Si tu n’arrives pas à trouver un travail avant tes 31 ans, tu seras plongé dans un profond désespoir. 14
— Citation page 14 d’un parent de Choi Lee Jae.

Choi Lee Jae (최이재) est un trentenaire poursuivi par la malchance. Il n’a plus de père, plus de copine, pas de travail, rien dans sa vie ne semble réussir. Après un énième échec de sélection pour un entretien d’embauche, il se sent inutile, incapable. De son point de vue, sa dernière solution pour sortir de cette situation de looser, c’est le suicide. Toutefois, rien ne se passe comme prévu. À peine a-t-il touché le sol après avoir sauté du toit d’un immeuble qu’il se réveille attaché dans un avion. Il n’a plus le même visage, le même âge, le même corps. Il est assit à côté d’une jeune femme qui lui annonce qu’il est bien mort mais qu’il va encore mourir 13 fois de manières différentes pour avoir insulté la mort, elle. Cependant, s’il arrive à l’éviter, il pourra continuer la vie qu’il a pris en cours de route. C’est une punition que lui inflige la mort elle-même pour l’avoir prise avec légèreté. Va-t-il réussir à survivre ou va-t-il mourir définitivement ?

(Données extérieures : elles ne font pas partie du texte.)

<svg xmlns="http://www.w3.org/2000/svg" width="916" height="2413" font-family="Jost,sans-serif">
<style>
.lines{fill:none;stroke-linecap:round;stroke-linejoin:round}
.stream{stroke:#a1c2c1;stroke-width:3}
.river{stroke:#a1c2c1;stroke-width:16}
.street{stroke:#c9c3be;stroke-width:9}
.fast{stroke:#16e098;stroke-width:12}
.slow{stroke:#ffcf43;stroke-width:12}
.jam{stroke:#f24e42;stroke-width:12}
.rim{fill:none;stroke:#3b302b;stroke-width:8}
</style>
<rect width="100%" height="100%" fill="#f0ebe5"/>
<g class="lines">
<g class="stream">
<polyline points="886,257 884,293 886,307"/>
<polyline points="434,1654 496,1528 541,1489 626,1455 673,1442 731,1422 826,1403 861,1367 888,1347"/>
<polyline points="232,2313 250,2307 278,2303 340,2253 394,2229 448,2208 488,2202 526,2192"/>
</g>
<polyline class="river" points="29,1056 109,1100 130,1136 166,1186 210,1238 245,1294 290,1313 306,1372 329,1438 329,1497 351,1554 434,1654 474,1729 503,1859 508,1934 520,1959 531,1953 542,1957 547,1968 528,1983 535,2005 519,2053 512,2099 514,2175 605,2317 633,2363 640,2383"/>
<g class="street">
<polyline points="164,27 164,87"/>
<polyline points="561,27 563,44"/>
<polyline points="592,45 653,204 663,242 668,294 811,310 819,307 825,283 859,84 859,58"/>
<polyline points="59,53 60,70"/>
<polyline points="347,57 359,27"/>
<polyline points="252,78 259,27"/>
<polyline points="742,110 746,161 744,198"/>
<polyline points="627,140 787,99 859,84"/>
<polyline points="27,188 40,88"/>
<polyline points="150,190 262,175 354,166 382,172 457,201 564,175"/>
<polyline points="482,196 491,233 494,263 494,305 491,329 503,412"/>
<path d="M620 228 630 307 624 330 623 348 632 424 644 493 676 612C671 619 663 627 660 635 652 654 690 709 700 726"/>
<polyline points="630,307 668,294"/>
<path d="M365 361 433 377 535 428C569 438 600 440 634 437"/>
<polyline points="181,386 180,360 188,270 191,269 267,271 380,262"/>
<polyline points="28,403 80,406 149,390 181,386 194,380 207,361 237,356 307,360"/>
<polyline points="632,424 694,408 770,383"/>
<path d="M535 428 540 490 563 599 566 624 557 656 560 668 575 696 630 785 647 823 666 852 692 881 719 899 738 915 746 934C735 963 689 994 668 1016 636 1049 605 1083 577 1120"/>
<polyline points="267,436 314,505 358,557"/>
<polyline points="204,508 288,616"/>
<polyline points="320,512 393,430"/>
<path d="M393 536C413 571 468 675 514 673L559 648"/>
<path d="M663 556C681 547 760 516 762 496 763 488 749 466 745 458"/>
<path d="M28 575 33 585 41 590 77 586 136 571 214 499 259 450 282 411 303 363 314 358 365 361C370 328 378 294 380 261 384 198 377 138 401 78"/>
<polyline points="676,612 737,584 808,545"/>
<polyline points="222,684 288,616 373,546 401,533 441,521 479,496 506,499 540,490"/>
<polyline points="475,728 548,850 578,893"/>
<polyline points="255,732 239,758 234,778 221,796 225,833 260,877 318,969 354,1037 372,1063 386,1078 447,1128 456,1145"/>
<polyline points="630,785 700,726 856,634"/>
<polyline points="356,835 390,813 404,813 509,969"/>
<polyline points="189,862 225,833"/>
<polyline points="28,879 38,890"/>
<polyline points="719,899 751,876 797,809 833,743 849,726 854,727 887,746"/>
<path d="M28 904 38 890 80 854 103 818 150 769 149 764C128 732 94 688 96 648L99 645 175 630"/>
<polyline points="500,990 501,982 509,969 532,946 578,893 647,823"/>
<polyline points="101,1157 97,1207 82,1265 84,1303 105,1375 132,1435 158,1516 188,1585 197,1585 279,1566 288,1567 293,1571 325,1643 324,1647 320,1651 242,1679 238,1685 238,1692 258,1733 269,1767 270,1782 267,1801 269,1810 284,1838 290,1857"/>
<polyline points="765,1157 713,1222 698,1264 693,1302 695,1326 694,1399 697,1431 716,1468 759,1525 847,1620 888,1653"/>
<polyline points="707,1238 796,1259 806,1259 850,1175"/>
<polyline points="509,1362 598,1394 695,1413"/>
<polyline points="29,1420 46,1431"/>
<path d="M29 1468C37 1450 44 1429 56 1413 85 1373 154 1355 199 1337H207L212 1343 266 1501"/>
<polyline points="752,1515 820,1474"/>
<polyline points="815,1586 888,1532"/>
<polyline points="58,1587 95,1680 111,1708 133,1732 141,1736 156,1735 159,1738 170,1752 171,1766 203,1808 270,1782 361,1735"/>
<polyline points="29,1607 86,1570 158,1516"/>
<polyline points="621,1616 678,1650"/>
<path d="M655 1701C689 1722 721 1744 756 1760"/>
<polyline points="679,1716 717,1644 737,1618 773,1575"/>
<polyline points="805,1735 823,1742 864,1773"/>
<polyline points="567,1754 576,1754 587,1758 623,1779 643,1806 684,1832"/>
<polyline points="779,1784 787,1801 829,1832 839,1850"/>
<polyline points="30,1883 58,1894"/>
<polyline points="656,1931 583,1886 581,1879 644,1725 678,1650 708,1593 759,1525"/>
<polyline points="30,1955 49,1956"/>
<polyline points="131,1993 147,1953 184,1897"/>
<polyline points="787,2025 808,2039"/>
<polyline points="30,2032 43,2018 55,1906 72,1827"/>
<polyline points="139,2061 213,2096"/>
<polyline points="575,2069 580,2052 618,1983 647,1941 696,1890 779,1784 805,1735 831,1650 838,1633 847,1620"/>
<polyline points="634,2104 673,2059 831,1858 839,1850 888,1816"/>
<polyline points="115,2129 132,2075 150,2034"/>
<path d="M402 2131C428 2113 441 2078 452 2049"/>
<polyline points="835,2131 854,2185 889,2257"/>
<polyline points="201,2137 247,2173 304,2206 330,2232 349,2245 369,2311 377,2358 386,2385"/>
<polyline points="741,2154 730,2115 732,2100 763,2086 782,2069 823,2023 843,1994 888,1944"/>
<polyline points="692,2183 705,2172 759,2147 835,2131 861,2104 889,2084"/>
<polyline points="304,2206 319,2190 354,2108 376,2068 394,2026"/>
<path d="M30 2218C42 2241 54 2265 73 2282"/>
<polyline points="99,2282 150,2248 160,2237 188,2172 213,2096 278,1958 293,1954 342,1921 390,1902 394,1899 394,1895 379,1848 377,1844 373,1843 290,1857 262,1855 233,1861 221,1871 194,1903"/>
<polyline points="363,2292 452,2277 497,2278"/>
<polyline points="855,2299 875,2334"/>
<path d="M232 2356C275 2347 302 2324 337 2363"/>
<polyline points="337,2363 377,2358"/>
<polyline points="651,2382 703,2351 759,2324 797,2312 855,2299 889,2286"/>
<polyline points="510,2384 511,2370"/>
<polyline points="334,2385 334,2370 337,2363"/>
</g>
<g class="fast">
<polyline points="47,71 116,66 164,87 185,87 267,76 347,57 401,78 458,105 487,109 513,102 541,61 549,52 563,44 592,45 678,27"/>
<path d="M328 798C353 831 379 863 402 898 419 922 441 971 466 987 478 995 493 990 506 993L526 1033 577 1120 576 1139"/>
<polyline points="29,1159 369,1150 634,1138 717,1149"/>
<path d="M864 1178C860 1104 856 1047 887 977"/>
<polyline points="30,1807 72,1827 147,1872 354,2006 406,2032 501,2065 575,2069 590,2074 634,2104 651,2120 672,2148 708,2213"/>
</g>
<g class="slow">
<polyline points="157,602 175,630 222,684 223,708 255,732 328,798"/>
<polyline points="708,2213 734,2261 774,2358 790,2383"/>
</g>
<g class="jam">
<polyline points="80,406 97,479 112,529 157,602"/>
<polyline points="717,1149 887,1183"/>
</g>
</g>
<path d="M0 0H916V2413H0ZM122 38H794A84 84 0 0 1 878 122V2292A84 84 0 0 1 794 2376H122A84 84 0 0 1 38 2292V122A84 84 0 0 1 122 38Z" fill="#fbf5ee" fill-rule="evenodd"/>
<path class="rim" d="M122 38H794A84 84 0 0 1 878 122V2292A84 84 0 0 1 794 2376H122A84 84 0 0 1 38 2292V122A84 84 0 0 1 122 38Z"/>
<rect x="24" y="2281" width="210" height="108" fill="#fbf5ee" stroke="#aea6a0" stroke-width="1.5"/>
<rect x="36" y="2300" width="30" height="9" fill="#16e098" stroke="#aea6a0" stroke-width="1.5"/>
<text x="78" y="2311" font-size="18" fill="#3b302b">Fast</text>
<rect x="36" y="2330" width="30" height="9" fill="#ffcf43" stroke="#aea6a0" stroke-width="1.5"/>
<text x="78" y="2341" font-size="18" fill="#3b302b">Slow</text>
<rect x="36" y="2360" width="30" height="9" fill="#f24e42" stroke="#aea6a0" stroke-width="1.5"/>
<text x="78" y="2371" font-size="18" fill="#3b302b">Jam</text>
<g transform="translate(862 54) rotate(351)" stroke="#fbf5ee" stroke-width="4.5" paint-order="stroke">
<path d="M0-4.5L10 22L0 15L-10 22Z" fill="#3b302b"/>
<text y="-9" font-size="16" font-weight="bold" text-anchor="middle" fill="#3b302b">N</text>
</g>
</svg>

Death’s Game (이제 곧 죽습니다-2019) est un webcomic dramatique traitant d’un sujet bien sombre; la mort. Ici, toutes les façons d’y accéder sont représentés : le suicide, la noyade, le passage à tabacs, le meurtre… Bien qu’il n’y ait pas de représentations détaillées ni de grandes quantités de sang, ce livre est déconseillé aux mineurs. Les sujets traités sont rudes et bouleversants en plus d’être abordés de manière plus ou moins violente. L’auteur met en lumière toutes les ombres de la société et de l’humanité coréenne. Il crée des personnages aux caractéristiques diverses pouvant parfois avoir commis les plus atroces des crimes. Les lecteurs peuvent y voir une repentance des personnes par le biais de Lee Jae qui, grâce à sa punition, entre dans leurs corps et tente de changer leur vie.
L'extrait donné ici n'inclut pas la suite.